Each character has a lengthy to-do list in their inventory, which gives you direction without being too explicit. There’s no hint system of any kind, but speaking to people and inspecting items in your inventory is often enough to fire a synapse and steer you towards a solution. The game strikes a delicate balance between giving you subtle clues and steadfastly refusing to help you in any way, which makes solving a particularly tricky puzzle enormously satisfying. You feel like you’ve earned every victory.

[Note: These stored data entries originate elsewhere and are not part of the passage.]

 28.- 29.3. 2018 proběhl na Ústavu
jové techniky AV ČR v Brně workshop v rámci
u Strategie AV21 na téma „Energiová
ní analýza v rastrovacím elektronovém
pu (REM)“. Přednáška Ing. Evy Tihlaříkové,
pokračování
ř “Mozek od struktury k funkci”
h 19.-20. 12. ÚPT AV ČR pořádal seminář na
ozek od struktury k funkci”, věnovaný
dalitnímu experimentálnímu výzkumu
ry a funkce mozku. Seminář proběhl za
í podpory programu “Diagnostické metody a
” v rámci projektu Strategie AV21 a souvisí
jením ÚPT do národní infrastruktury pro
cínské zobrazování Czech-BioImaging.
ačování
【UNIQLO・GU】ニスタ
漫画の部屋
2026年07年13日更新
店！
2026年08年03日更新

You will get stuck, of course. But the game’s open structure meant I encountered no genuine brick walls in the 16 hours it took me to finish it. You can explore the town and the surrounding county (including the hotel and circus) freely, eventually unlocking a map that lets you travel between locations almost instantly. This means that if one puzzle has you utterly stumped, you can always go and attempt another one somewhere else. I found that distancing myself from a puzzle was often the best way to solve it.

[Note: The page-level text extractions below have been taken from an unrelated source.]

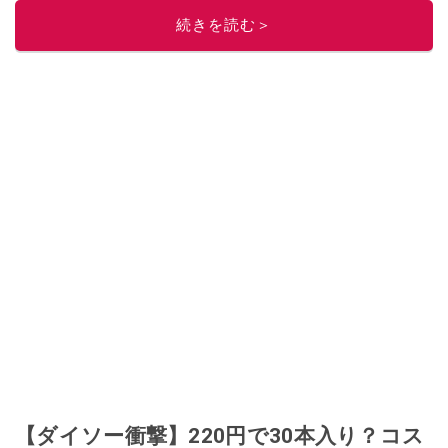
ニュースでフォロー
してください！
続きを読む＞
このイチオシストの他の記事を読む
【ダイソー衝撃】220円で30本入り？コス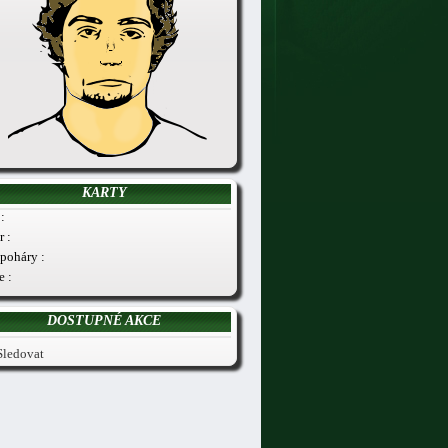
KARTY
:
r :
poháry :
e :
DOSTUPNÉ AKCE
Sledovat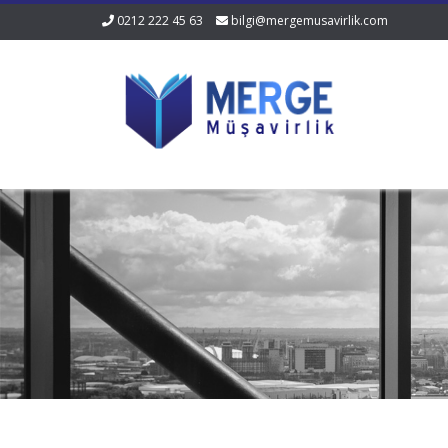
0212 222 45 63
bilgi@mergemusavirlik.com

But with five playable characters, four of whom have inventories stuffed with items, including many that don’t actually do anything, the game can occasionally be overwhelming. Sometimes I felt like I was fumbling around in the dark, hopelessly combining random items and trying every possible verb on every object I could find. But I always managed to claw my way out of these puzzle holes eventually, and the satisfaction of doing so ultimately made all the head-scratching and swearing under my breath worth it.

Adventure game logic’ has become something of a derogatory term, but I was glad to discover that Thimbleweed Park’s puzzle solutions rarely require the absurd leaps of logic that would have you dialling the LucasArts hint line in the ‘90s. There are a couple of eyebrow-raisers, but it wouldn’t be an adventure game without them. The important thing is that it never feels like it’s being deliberately obscure just to make your life needlessly difficult.

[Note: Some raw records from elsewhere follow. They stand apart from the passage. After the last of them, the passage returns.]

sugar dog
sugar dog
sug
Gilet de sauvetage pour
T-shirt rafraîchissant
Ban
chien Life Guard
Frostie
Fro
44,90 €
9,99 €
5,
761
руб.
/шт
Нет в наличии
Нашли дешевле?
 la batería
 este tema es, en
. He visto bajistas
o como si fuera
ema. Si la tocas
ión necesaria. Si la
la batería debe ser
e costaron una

Humour is the glue that holds everything together in adventure games, and while Thimbleweed Park is funny, I found that it lacks some of the warmth and charm of games like Monkey Island. It’s overly self-referential at times, clumsily bulldozing the fourth wall, and relies a little too much on sarcasm over actual jokes. But a cast of weird, colourful characters, witty dialogue, and a compelling central mystery kept me interested all the way through.

It's a game that dips into the past, but doesn’t use it as a crutch, managing to capture the essence of classic adventures while avoiding some of the things that made them frustrating. I would have liked to see more of a connection between the characters, who never really interact other than to swap items. And sometimes the story gets a little too meta for its own good. But otherwise this is one of the best modern point-and-click adventures on PC.

THE VERDICT
84

THIMBLEWEED PARK
A quality adventure game with challenging puzzles, oddball characters, and an intriguing, mystery-laden plot.